Paulo declarou que tanto os gentios quanto os judeus de seus dias estavam sob a ira de Deus. Em 3.9-20 ele dirá a mesma coisa, em maiores detalhes, chegando ao ponto mais alto com esta con-clusão tão citada: "pois todos pecaram e carecem da glória de Deus" (3.23), que é uma outra forma de dizer que "todos estão sob a ira de Deus". Ou como em Isaías: "Todos nós andávamos desgarrados como ovelhas" (Is 53.6). Quem precisa de Salvador? O gentio pecou; o judeu pecou. O homem sem a Bíblia pecou; o homem com a Bíblia pecou. Quem precisa do Salvador? A resposta nos parece agora bastante simples, não é? Todo mundo, homens e mulheres, precisam do Salvador! E, se quisermos viver no mundo como ele é, e não em algum mundo de faz de conta, teremos de viver sob estas condições. Quando as pessoas nos perguntam: "Quem precisa de Salvador?", devemos responder muito calmamente, muito sobriamente, e com real compaixão que "todos pecaram e carecem da glória de Deus".
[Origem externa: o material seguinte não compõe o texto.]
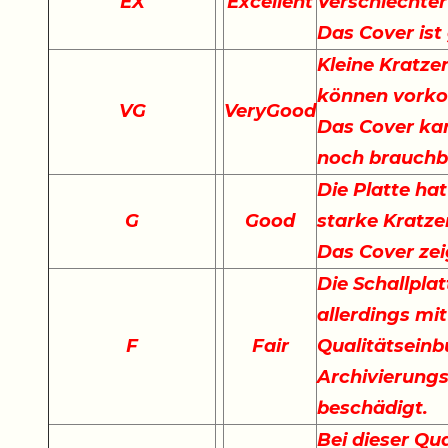
EX
Excellent
Verschlechter
Das Cover ist
Kleine Kratze
können vork
VG
VeryGood
Das Cover kan
noch brauchb
Die Platte hat
G
Good
starke Kratze
Das Cover ze
Die Schallplat
allerdings mi
F
Fair
Qualitätseinb
Archivierungs
beschädigt.
Bei dieser Qu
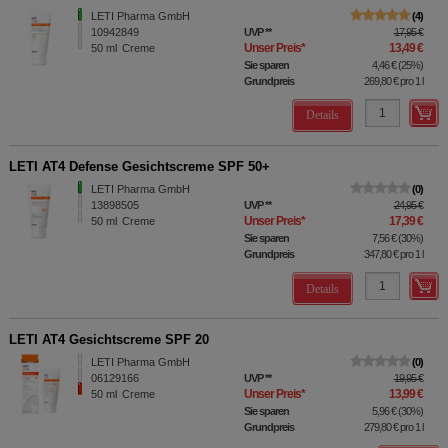
LETI Pharma GmbH
4
10942849
UVP
**
17,95 €
Unser Preis
*
13,49 €
50
ml
Creme
Sie sparen
4,46 €
(
25%
)
Grundpreis
269,80 €
pro 1 l
Details
LETI AT4 Defense Gesichtscreme SPF 50+
LETI Pharma GmbH
0
13898505
UVP
**
24,95 €
Unser Preis
*
17,39 €
50
ml
Creme
Sie sparen
7,56 €
(
30%
)
Grundpreis
347,80 €
pro 1 l
Details
LETI AT4 Gesichtscreme SPF 20
LETI Pharma GmbH
0
06129166
UVP
**
19,95 €
Unser Preis
*
13,99 €
50
ml
Creme
Sie sparen
5,96 €
(
30%
)
Grundpreis
279,80 €
pro 1 l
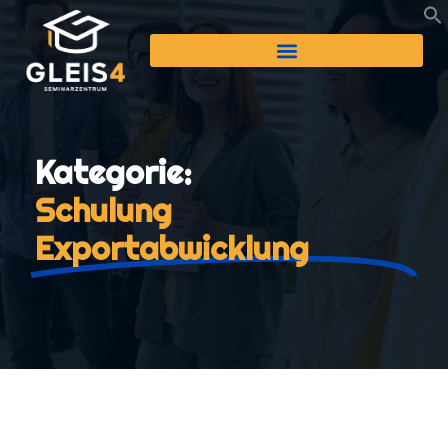
Kategorie:
Schulung
Exportabwicklung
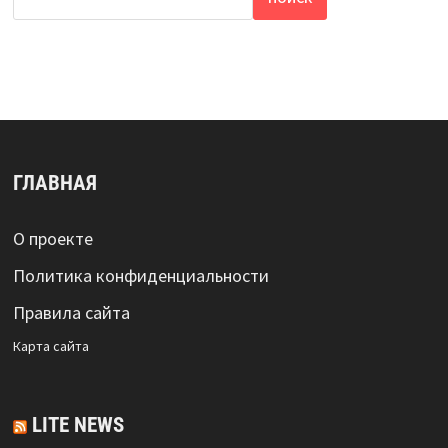
ГЛАВНАЯ
О проекте
Политика конфиденциальности
Правила сайта
Карта сайта
LITE NEWS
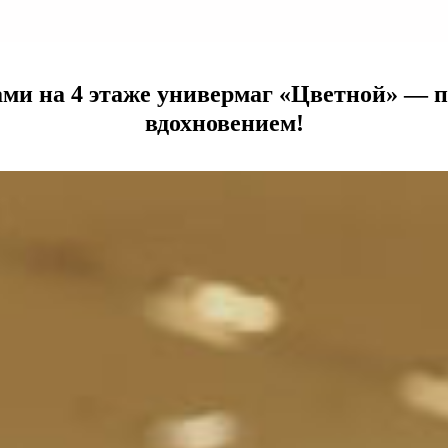
ми на 4 этаже универмаг «Цветной» — п
вдохновением!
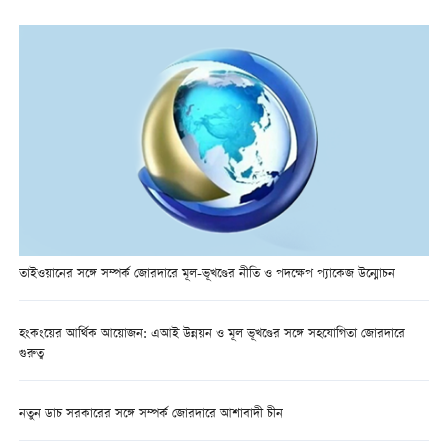
তাইওয়ানের সঙ্গে সম্পর্ক জোরদারে মূল-ভূখণ্ডের নীতি ও পদক্ষেপ প্যাকেজ উন্মোচন
হংকংয়ের আর্থিক আয়োজন: এআই উন্নয়ন ও মূল ভূখণ্ডের সঙ্গে সহযোগিতা জোরদারে
গুরুত্ব
নতুন ডাচ সরকারের সঙ্গে সম্পর্ক জোরদারে আশাবাদী চীন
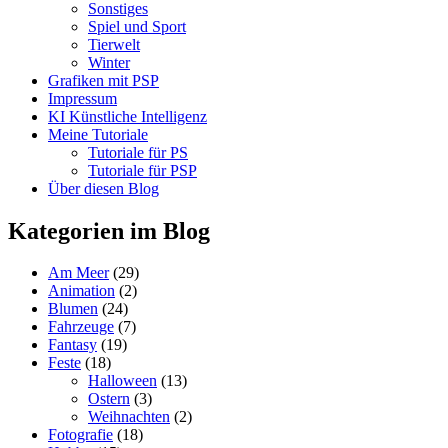
Sonstiges
Spiel und Sport
Tierwelt
Winter
Grafiken mit PSP
Impressum
KI Künstliche Intelligenz
Meine Tutoriale
Tutoriale für PS
Tutoriale für PSP
Über diesen Blog
Kategorien im Blog
Am Meer
(29)
Animation
(2)
Blumen
(24)
Fahrzeuge
(7)
Fantasy
(19)
Feste
(18)
Halloween
(13)
Ostern
(3)
Weihnachten
(2)
Fotografie
(18)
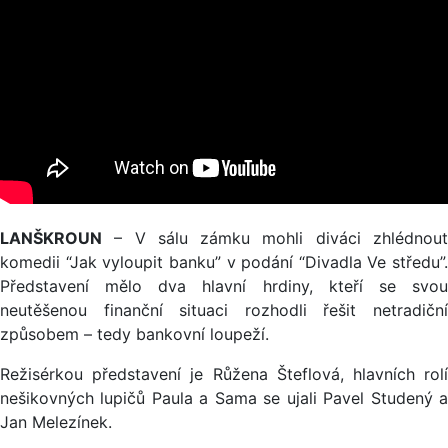
LANŠKROUN
– V sálu zámku mohli diváci zhlédnout
komedii “Jak vyloupit banku” v podání “Divadla Ve středu”.
Představení mělo dva hlavní hrdiny, kteří se svou
neutěšenou finanční situaci rozhodli řešit netradiční
způsobem – tedy bankovní loupeží.
Režisérkou představení je Růžena Šteflová, hlavních rolí
nešikovných lupičů Paula a Sama se ujali Pavel Studený a
Jan Melezínek.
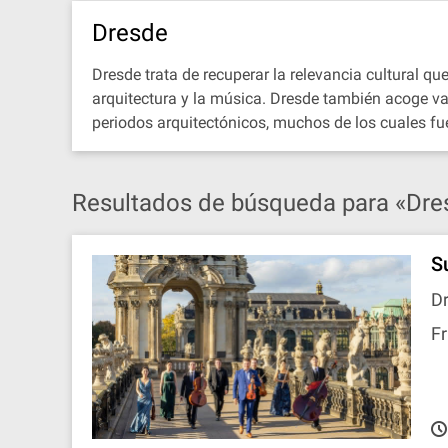
Dresde
Dresde trata de recuperar la relevancia cultural qu
arquitectura y la música. Dresde también acoge var
periodos arquitectónicos, muchos de los cuales fu
Resultados de búsqueda para «Dre
S
D
Fr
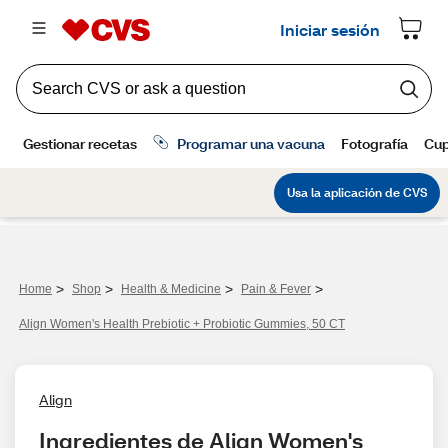
>
>
>
>
Home
Shop
Health & Medicine
Pain & Fever
Align Women's Health Prebiotic + Probiotic Gummies, 50 CT
Align
Ingredientes de Align Women's 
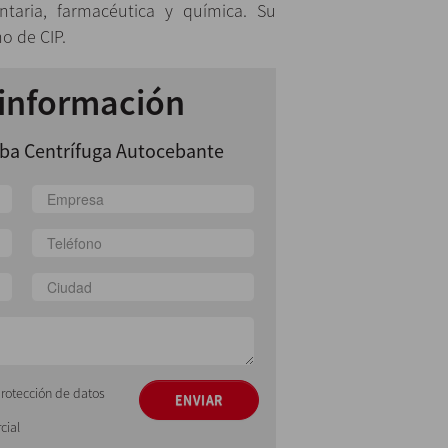
entaria, farmacéutica y química. Su
no de CIP.
 información
a Сentrífuga Autocebante
protección de datos
ENVIAR
cial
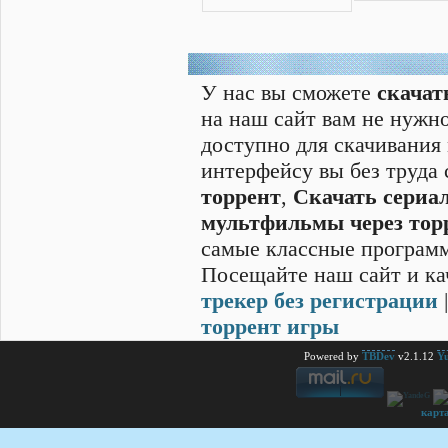
У нас вы сможете
скачат
на наш сайт вам не нужно
доступно для скачивания
интерфейсу вы без труда
торрент
,
Скачать cериал
мультфильмы через тор
самые классные программ
Посещайте наш сайт и ка
трекер без регистрации
торрент игры
Powered by
TBDev
v2.1.12
Yu
карт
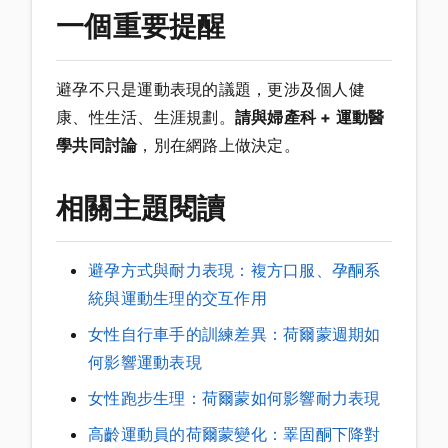
一個重要提醒
避孕不只是運動表現的議題，更涉及個人健
康、性生活、生涯規劃。
請與婦產科 + 運動醫
學共同討論
，別在網路上做決定。
相關主題閱讀
避孕方式與耐力表現：複方口服、孕酮系
統與運動生理的交互作用
女性自行車手的訓練差異：荷爾蒙週期如
何影響運動表現
女性跑步生理：荷爾蒙如何影響耐力表現
高齡運動員的荷爾蒙變化：睪固酮下降對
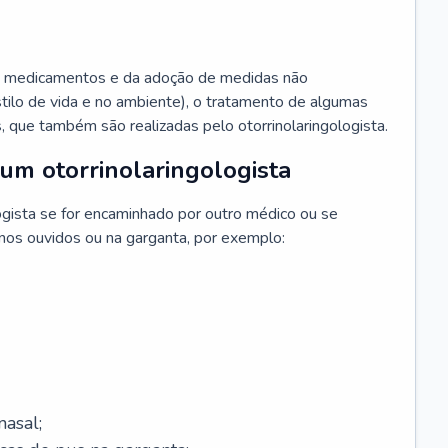
 medicamentos e da adoção de medidas não
ilo de vida e no ambiente), o tratamento de algumas
s, que também são realizadas pelo otorrinolaringologista.
um otorrinolaringologista
ogista se for encaminhado por outro médico ou se
 nos ouvidos ou na garganta, por exemplo:
asal;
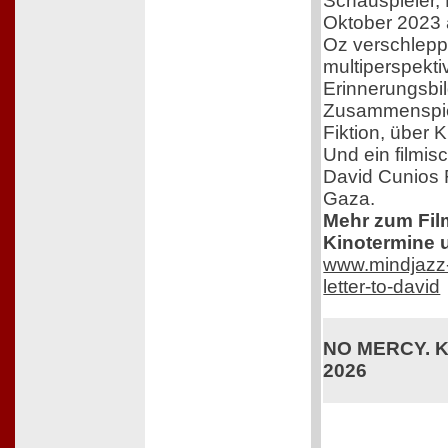
Schauspieler,
Oktober 2023 
Oz verschleppt
multiperspekti
Erinnerungsbil
Zusammenspiel
Fiktion, über 
Und ein filmis
David Cunios 
Gaza.
Mehr zum Film,
Kinotermine u
www.mindjazz-p
letter-to-david
NO MERCY. Ki
2026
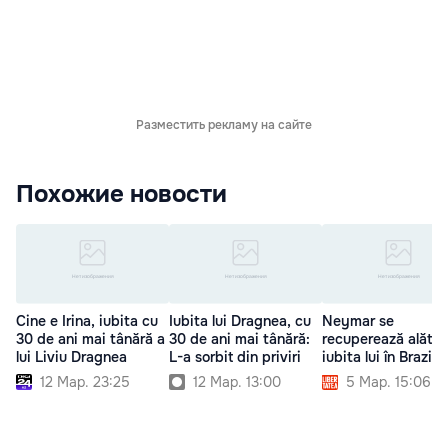
Разместить рекламу на сайте
Похожие новости
Cine e Irina, iubita cu
Iubita lui Dragnea, cu
Neymar se
30 de ani mai tânără a
30 de ani mai tânără:
recuperează alătur
lui Liviu Dragnea
L-a sorbit din priviri
iubita lui în Brazilia
12 Мар. 23:25
12 Мар. 13:00
5 Мар. 15:06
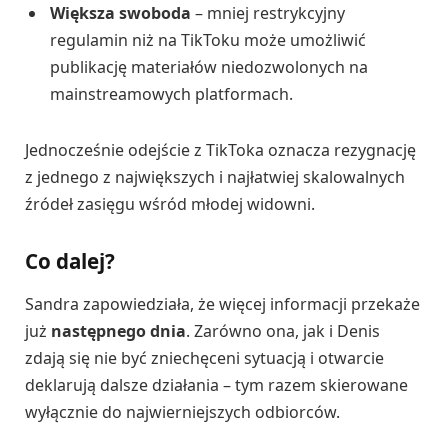
Większa swoboda
– mniej restrykcyjny
regulamin niż na TikToku może umożliwić
publikację materiałów niedozwolonych na
mainstreamowych platformach.
Jednocześnie odejście z TikToka oznacza rezygnację
z jednego z największych i najłatwiej skalowalnych
źródeł zasięgu wśród młodej widowni.
Co dalej?
Sandra zapowiedziała, że więcej informacji przekaże
już
następnego dnia
. Zarówno ona, jak i Denis
zdają się nie być zniechęceni sytuacją i otwarcie
deklarują dalsze działania – tym razem skierowane
wyłącznie do najwierniejszych odbiorców.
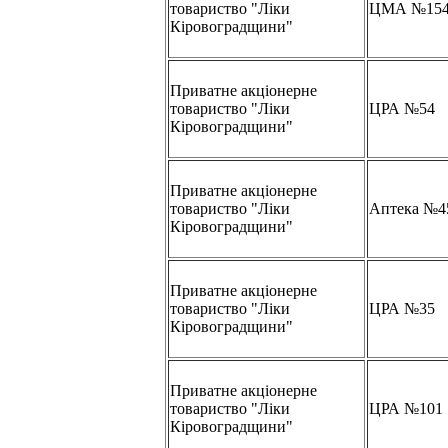
товариство "Ліки
ЦМА №15
Кіровоградщини"
Приватне акціонерне
товариство "Ліки
ЦРА №54
Кіровоградщини"
Приватне акціонерне
товариство "Ліки
Аптека №4
Кіровоградщини"
Приватне акціонерне
товариство "Ліки
ЦРА №35
Кіровоградщини"
Приватне акціонерне
товариство "Ліки
ЦРА №101
Кіровоградщини"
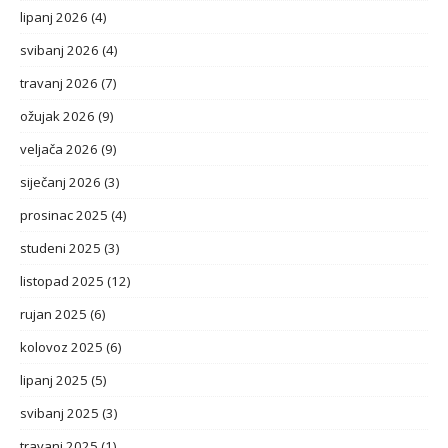
lipanj 2026
(4)
svibanj 2026
(4)
travanj 2026
(7)
ožujak 2026
(9)
veljača 2026
(9)
siječanj 2026
(3)
prosinac 2025
(4)
studeni 2025
(3)
listopad 2025
(12)
rujan 2025
(6)
kolovoz 2025
(6)
lipanj 2025
(5)
svibanj 2025
(3)
travanj 2025
(1)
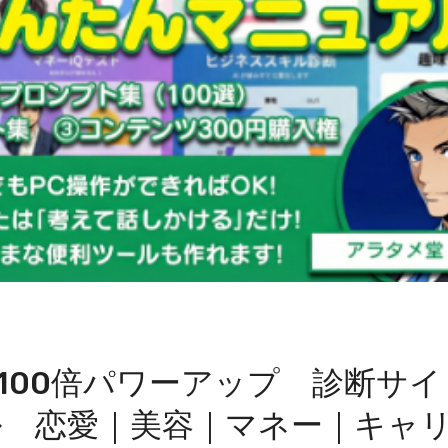
客を100倍パワーアップ 診断サ
ル 恋愛｜美容｜マネー｜キャ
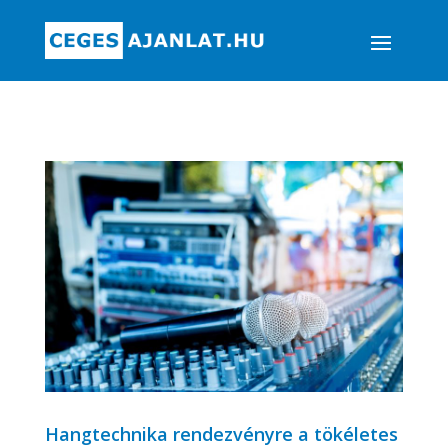
Hangtechnika rendezvényre a tökéletes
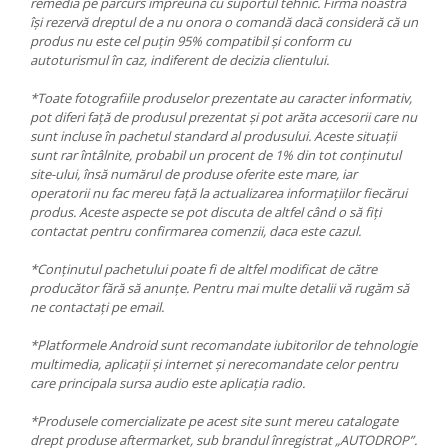
remedia pe parcurs împreună cu suportul tehnic. Firma noastră
își rezervă dreptul de a nu onora o comandă dacă consideră că un
produs nu este cel puțin 95% compatibil și conform cu
autoturismul în caz, indiferent de decizia clientului.
*Toate fotografiile produselor prezentate au caracter informativ,
pot diferi față de produsul prezentat și pot arăta accesorii care nu
sunt incluse în pachetul standard al produsului. Aceste situații
sunt rar întâlnite, probabil un procent de 1% din tot conținutul
site-ului, însă numărul de produse oferite este mare, iar
operatorii nu fac mereu față la actualizarea informațiilor fiecărui
produs. Aceste aspecte se pot discuta de altfel când o să fiți
contactat pentru confirmarea comenzii, daca este cazul.
*Conținutul pachetului poate fi de altfel modificat de către
producător fără să anunțe. Pentru mai multe detalii vă rugăm să
ne contactați pe email.
*Platformele Android sunt recomandate iubitorilor de tehnologie
multimedia, aplicații și internet și nerecomandate celor pentru
care principala sursa audio este aplicația radio.
*Produsele comercializate pe acest site sunt mereu catalogate
drept produse aftermarket, sub brandul înregistrat „AUTODROP”.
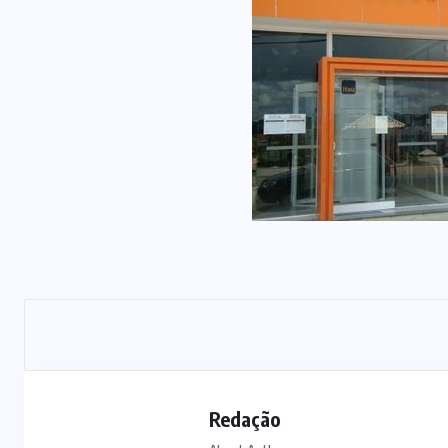
Redação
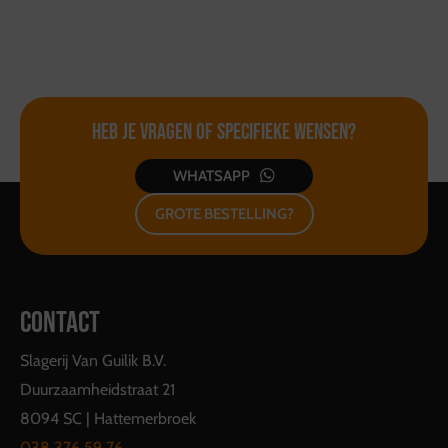
Heb je vragen of
specifieke wensen?
WHATSAPP
GROTE BESTELLING?
CONTACT
Slagerij Van Guilik B.V.
Duurzaamheidstraat 21
8094 SC | Hattemerbroek
038 376 59 76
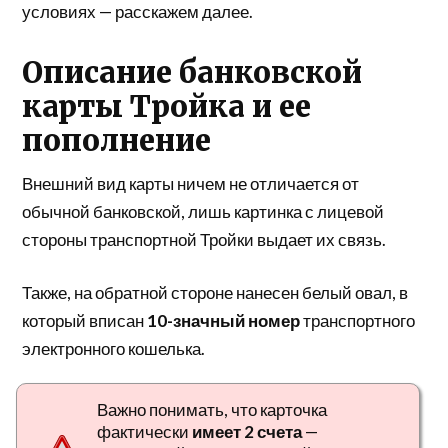
условиях — расскажем далее.
Описание банковской
карты Тройка и ее
пополнение
Внешний вид карты ничем не отличается от
обычной банковской, лишь картинка с лицевой
стороны транспортной Тройки выдает их связь.
Также, на обратной стороне нанесен белый овал, в
который вписан
10-значный номер
транспортного
электронного кошелька.
Важно понимать, что карточка
фактически
имеет 2 счета
—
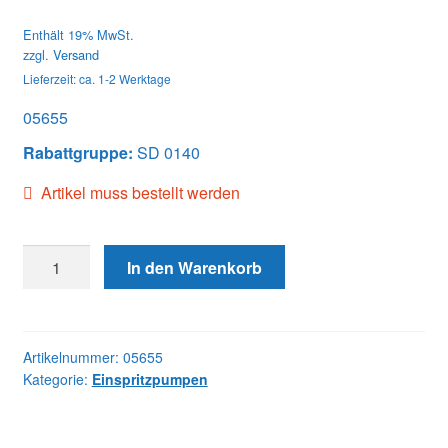
Enthält 19% MwSt.
zzgl.
Versand
Lieferzeit: ca. 1-2 Werktage
05655
Rabattgruppe:
SD 0140
Artikel muss bestellt werden
05655
In den Warenkorb
DB4629-
5655
JDD
Menge
Artikelnummer:
05655
Kategorie:
Einspritzpumpen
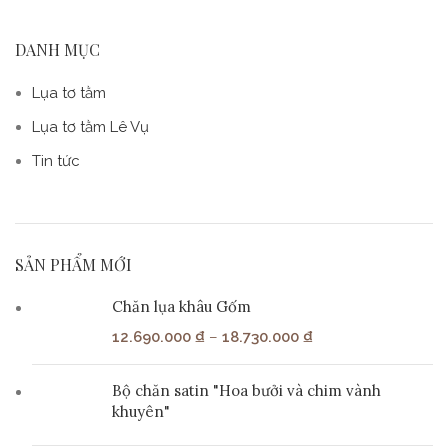
DANH MỤC
Lụa tơ tằm
Lụa tơ tằm Lê Vụ
Tin tức
SẢN PHẨM MỚI
Chăn lụa khâu Gốm
12.690.000
₫
–
18.730.000
₫
Bộ chăn satin "Hoa bưởi và chim vành
khuyên"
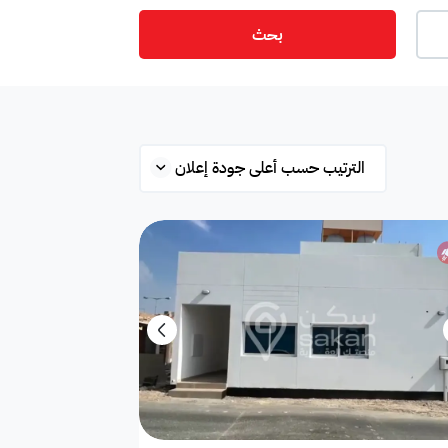
بحث
ت
أمن
ميزانين
س
ستوديو
شقة علوية
قلة
محطة بانزين
غرفة
ة
مفروشة جزئي
غير مفروشة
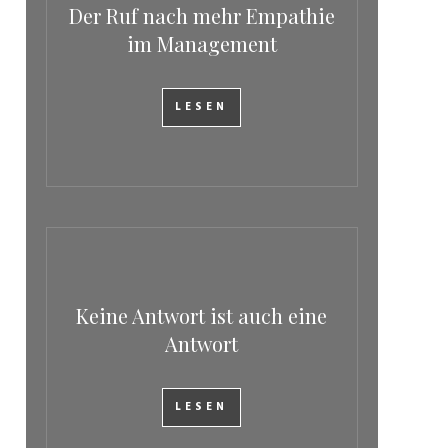
Der Ruf nach mehr Empathie
im Management
LESEN
Keine Antwort ist auch eine
Antwort
LESEN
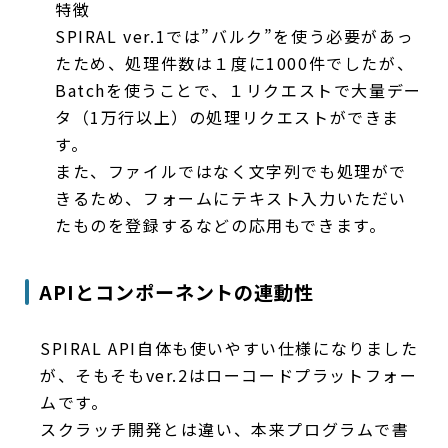
特徴
SPIRAL ver.1では”バルク”を使う必要があっ
たため、処理件数は１度に1000件でしたが、
Batchを使うことで、１リクエストで大量デー
タ（1万行以上）の処理リクエストができま
す。
また、ファイルではなく文字列でも処理がで
きるため、フォームにテキスト入力いただい
たものを登録するなどの応用もできます。
APIとコンポーネントの連動性
SPIRAL API自体も使いやすい仕様になりました
が、そもそもver.2はローコードプラットフォー
ムです。
スクラッチ開発とは違い、本来プログラムで書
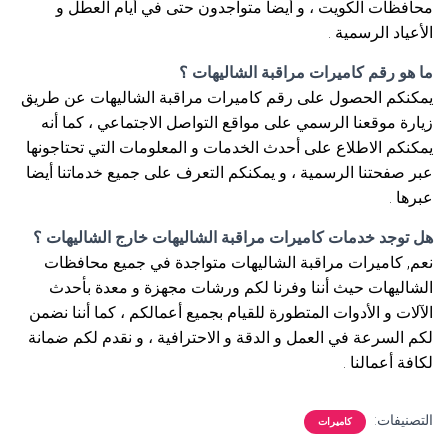
محافظات الكويت ، و أيضا متواجدون حتى في أيام العطل و
الأعياد الرسمية .
ما هو رقم كاميرات مراقبة الشاليهات ؟
يمكنكم الحصول على رقم كاميرات مراقبة الشاليهات عن طريق
زيارة موقعنا الرسمي على مواقع التواصل الاجتماعي ، كما أنه
يمكنكم الاطلاع على أحدث الخدمات و المعلومات التي تحتاجونها
عبر صفحتنا الرسمية ، و يمكنكم التعرف على جميع خدماتنا أيضا
عبرها .
هل توجد خدمات كاميرات مراقبة الشاليهات خارج الشاليهات ؟
نعم, كاميرات مراقبة الشاليهات متواجدة في جميع محافظات
الشاليهات حيث أننا وفرنا لكم ورشات مجهزة و معدة بأحدث
الآلات و الأدوات المتطورة للقيام بجميع أعمالكم ، كما أننا نضمن
لكم السرعة في العمل و الدقة و الاحترافية ، و نقدم لكم ضمانة
لكافة أعمالنا .
التصنيفات:
كاميرات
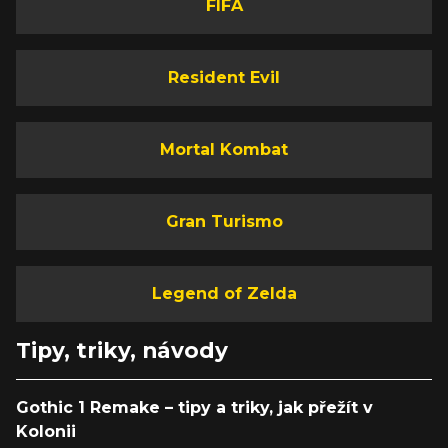
FIFA
Resident Evil
Mortal Kombat
Gran Turismo
Legend of Zelda
Tipy, triky, návody
Gothic 1 Remake – tipy a triky, jak přežít v
Kolonii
Quando consideramos que Paulo estava falando de todos os judeus e de todos os gentios como sendo pessoas igualmente pecadoras aos olhos de Deus, é importante que nós, os cristãos de hoje, não olhemos para trás, para os leitores do primeiro século, como se nos encontrássemos acima deles. Como Paulo nos lembra em Efésios 2.3, nós "éramos por natureza filhos da ira", não passávamos do pior e mais desnorteado tipo de pecador. Todos nós temos estado sob a ira de Deus. Se tivermos aceitado Cristo como nosso Salvador, a ira de Deus já não estará mais sobre nós. Mas isso não se deve a alguma coisa de nós mesmos, alguma coisa que esteja embutida em nossa herança genética, ou em nossa cultura cristã. Se não estamos sob a ira de Deus neste preciso momento, isso se deve tão somente ao fato de que, devido à sua graça, Cristo morreu por nós e, igualmente pela sua graça, nós o aceitamos como Salvador. Não podemos supor termos sido resgatados graças à bondade inerente de qualquer um que ainda se encontra sob a ira de Deus. Sempre que analisamos a ira de Deus contra o mundo pecaminoso, a postura certa é a que diz: "Eu já estive nesta posição eu mesmo, e lá eu mereceria estar, se não fosse a obra consumada de Jesus Cristo". É somente no espírito desta humilde constatação que ousamos prosseguir.